Avoir un déficit en G6PD ne signifie pas forcement être malade. En effet sans accident particulier, la personne est bien portante, ne se plaignant de rien et avec une espérance de vie normale. Elle devra, durant toute sa vie, connaître et respecter certaines consignes pour éviter les complications auxquelles le prédispose ce déficit. Sa gravité et les circonstances déclenchantes varient d'un individu à l'autre, en raison des nombreuses mutations possibles du gène responsable avec des conséquences variables sur l'activité de la G6PD.
Ainsi elle ne devra jamais ingérer de fèves et ne jamais être traitée avec certains médicaments (comme les anti-paludéens par exemple) et autres substances oxydantes. A contrario, il est établi que le déficit en G6PD protège du paludisme en favorisant la phagocytose précoce des hématies parasitées.
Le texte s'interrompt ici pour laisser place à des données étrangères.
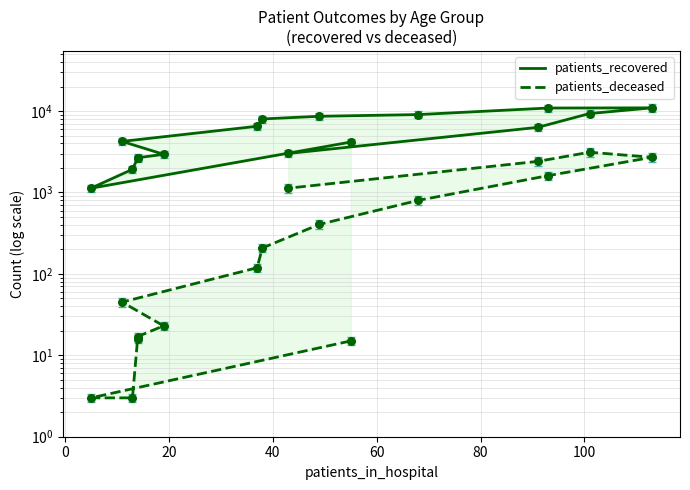

Is the value of patients_recovered at 8 greater than the value of patients_deceased at 120?

Yes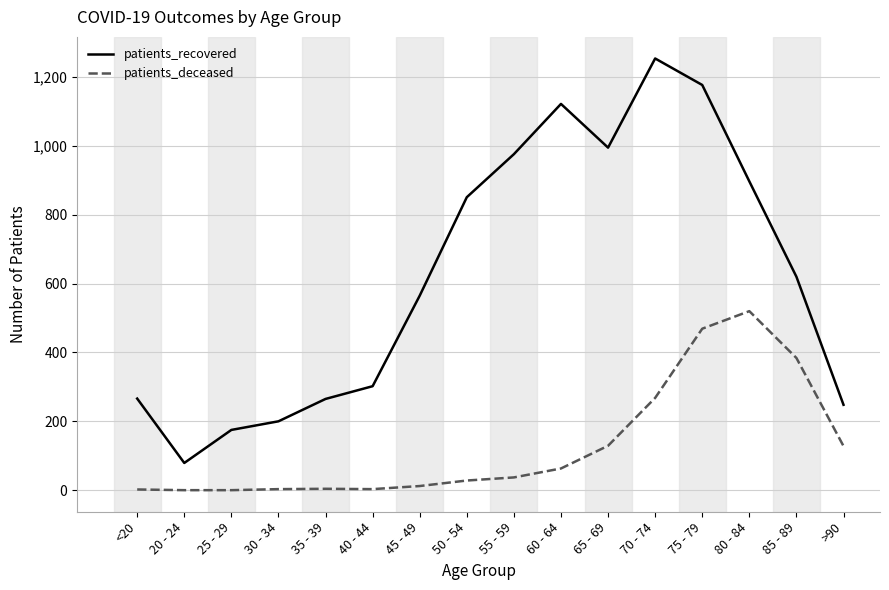

What is the difference between the maximum and second lowest values in the patients_deceased series?

520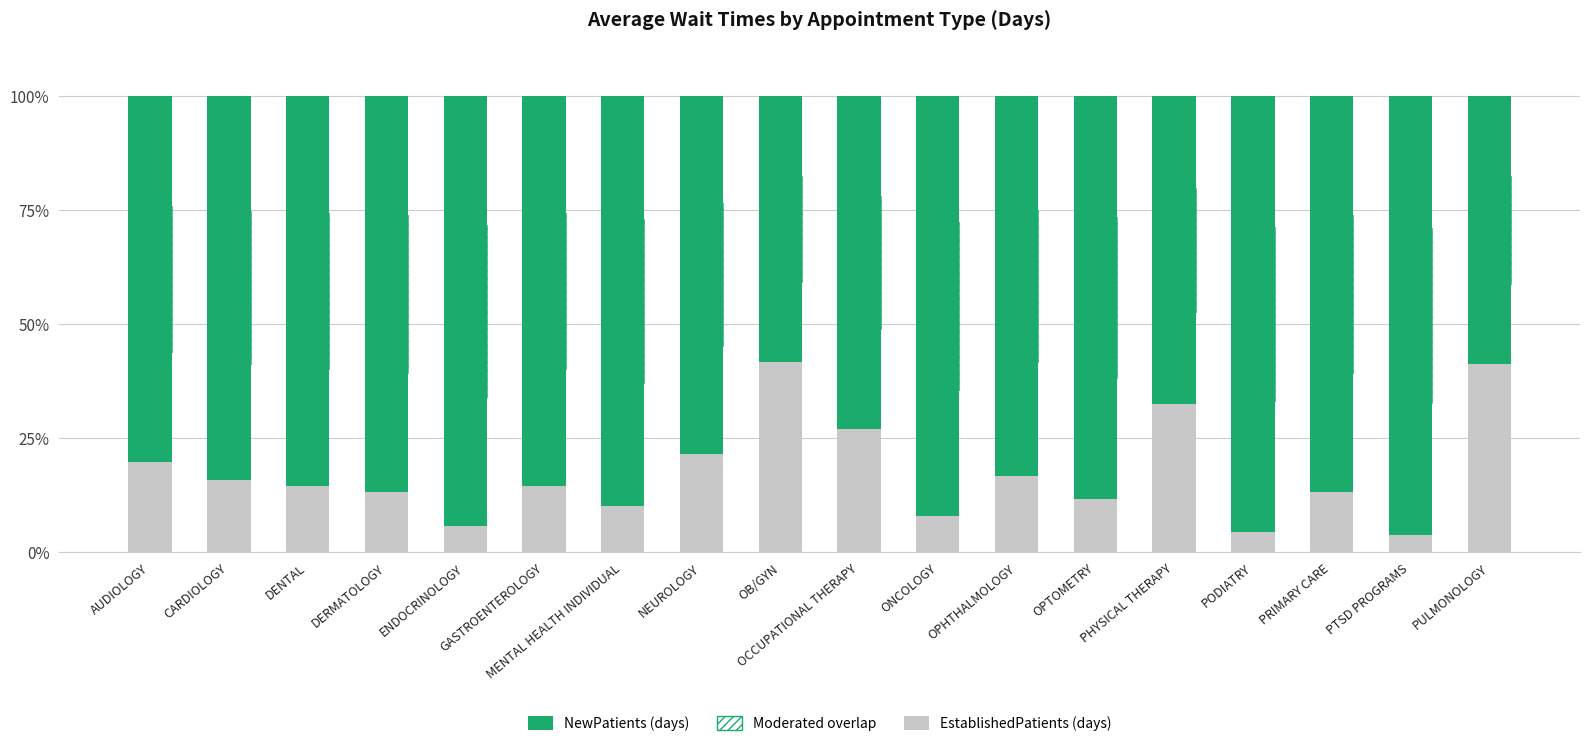

What value does the EstablishedPatients series have at PRIMARY CARE?

13.2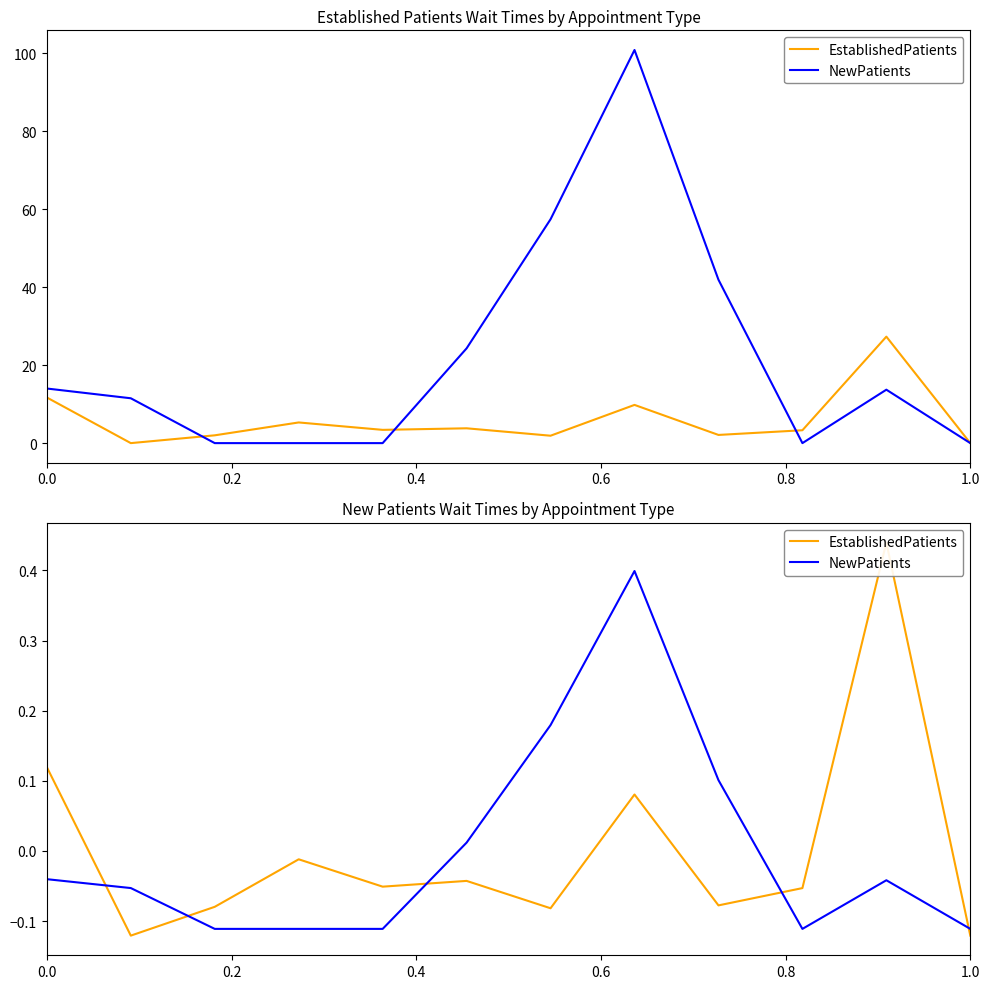

How many interior local peaks does the NewPatients series have?

2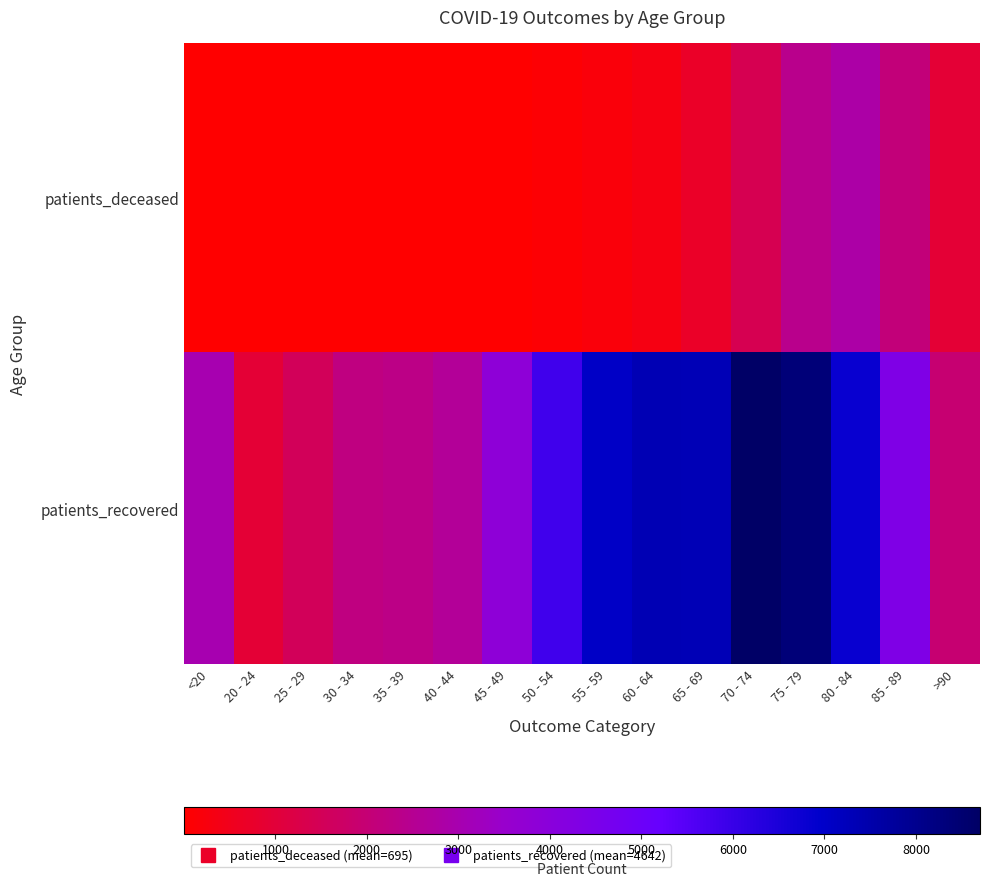

Reading left to right, list all the values displayed in this chart.

patients_deceased: <20=11	20 - 24=3	25 - 29=3	30 - 34=13	35 - 39=13	40 - 44=21	45 - 49=36	50 - 54=101	55 - 59=175	60 - 64=342	65 - 69=700	70 - 74=1423	75 - 79=2415	80 - 84=2828	85 - 89=2106	>90=926
patients_recovered: <20=3011	20 - 24=925	25 - 29=1544	30 - 34=2187	35 - 39=2299	40 - 44=2603	45 - 49=3854	50 - 54=5856	55 - 59=7060	60 - 64=7344	65 - 69=7326	70 - 74=8700	75 - 79=8376	80 - 84=6828	85 - 89=4385	>90=1967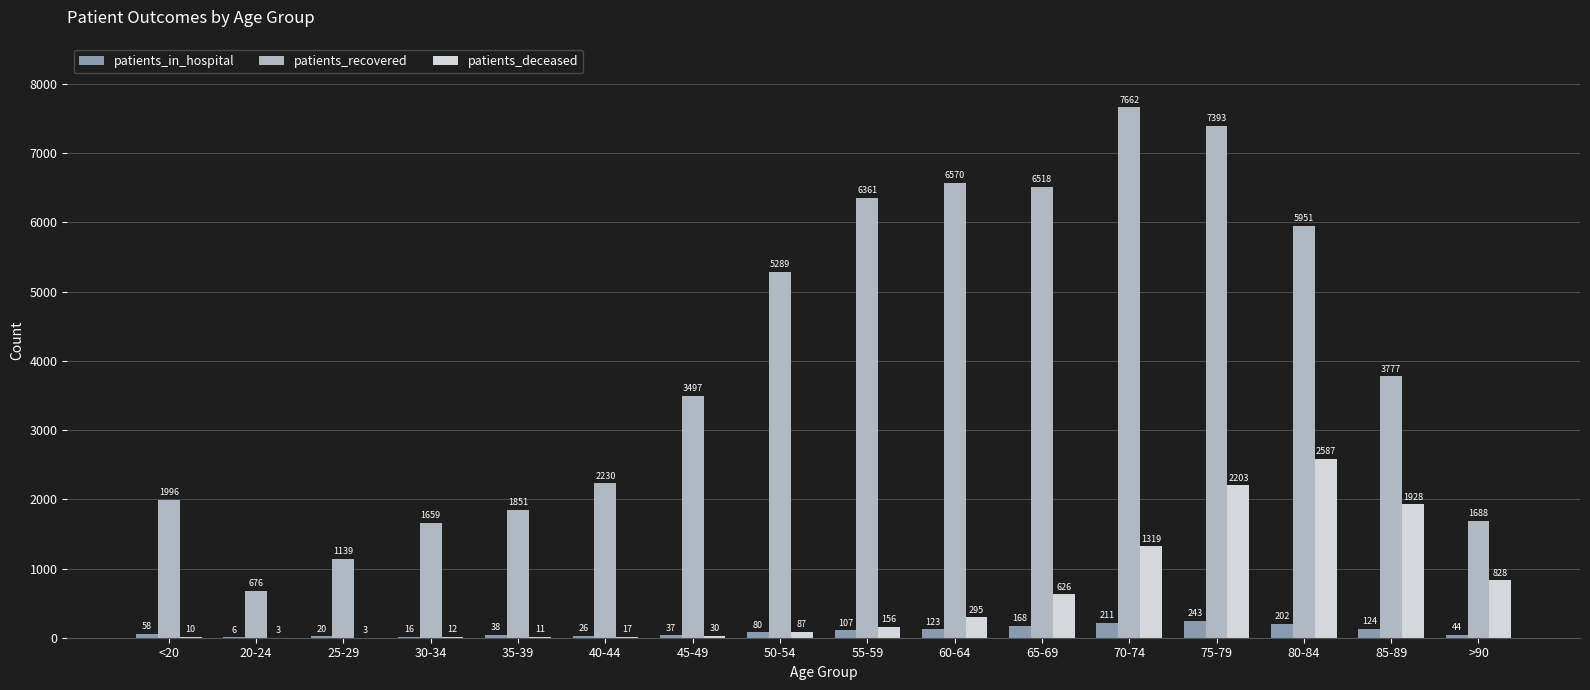

Where is patients_in_hospital nearest to the value 124?

85-89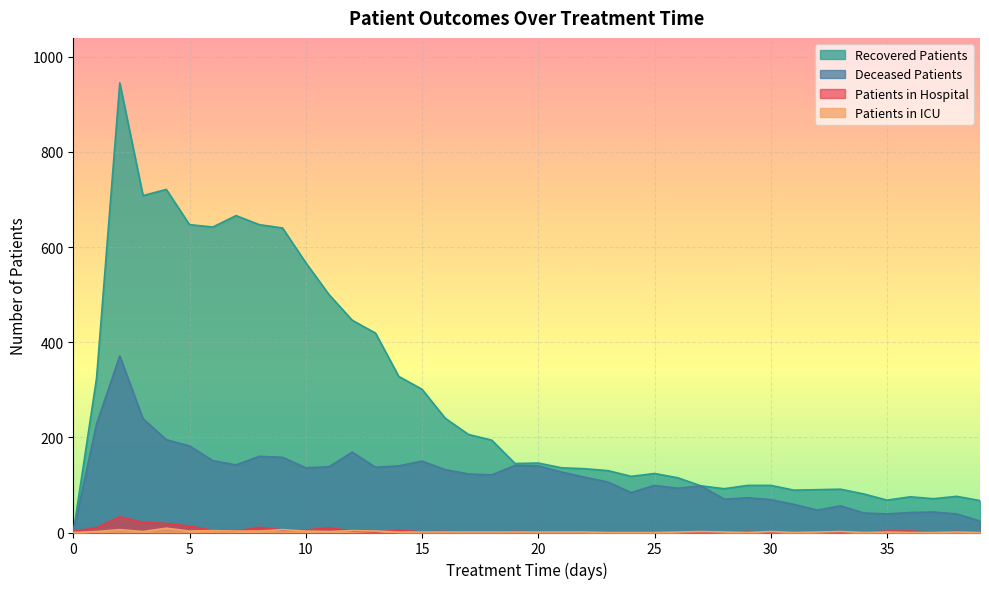

Which series has the largest range (max minus min)?

Recovered Patients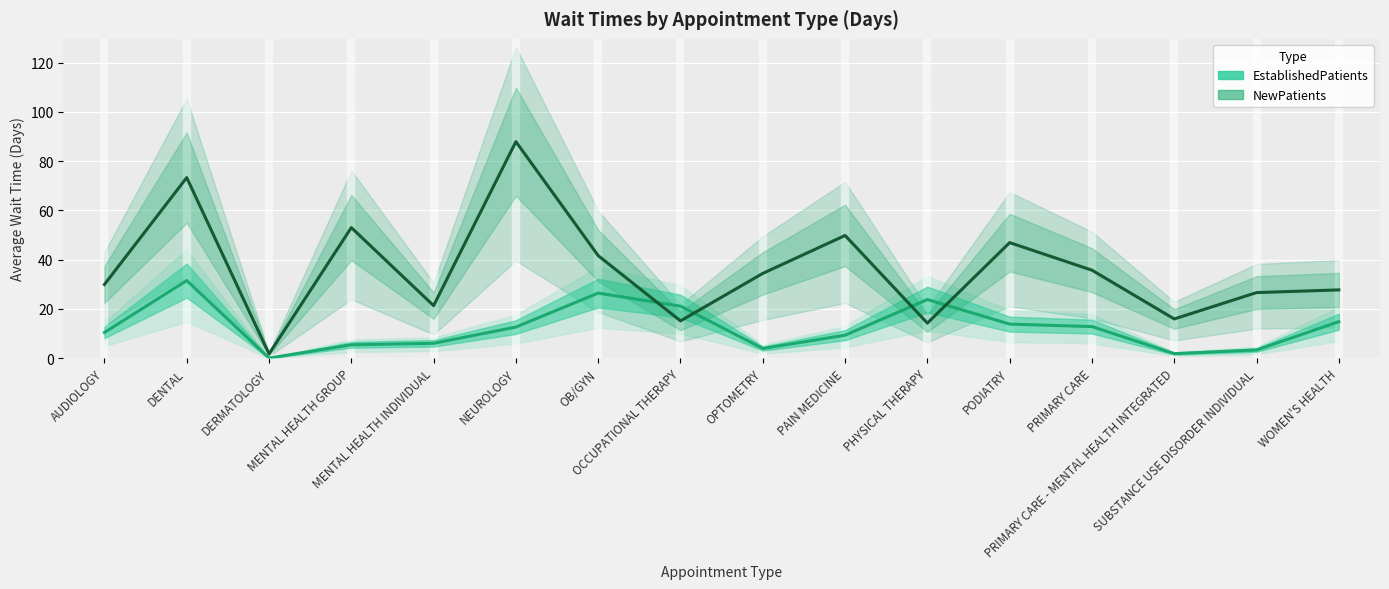

What is the difference between the maximum and minimum values in the NewPatients series?

86.2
Dans le cas contraire, elle risque une crise hémolytique aiguë. L'hémoglobine est transformée en méthémoglobine et des corps de Heinz apparaissent dans les hématies et permettent le diagnostic. Typique il s'agit d'une anémie aigue, avec un taux de réticulocytes élevés (régénérative) avec augmentation de la bilirubine non conjuguée pouvant aller jusqu'à l'apparition d'une jaunisse (ictère), la bilirubine étant un produit de dégradation de l'hémoglobine.
La crise peut être causée également par des infections (en particulier, hépatites virales).
Le déficit en glucose-6-phosphate deshydrogénase est donc responsable d'anémie hémolytique congénitale d'origine enzymatique.
Une fois le déficit en G6PD dépisté, la prévention des accidents est facile.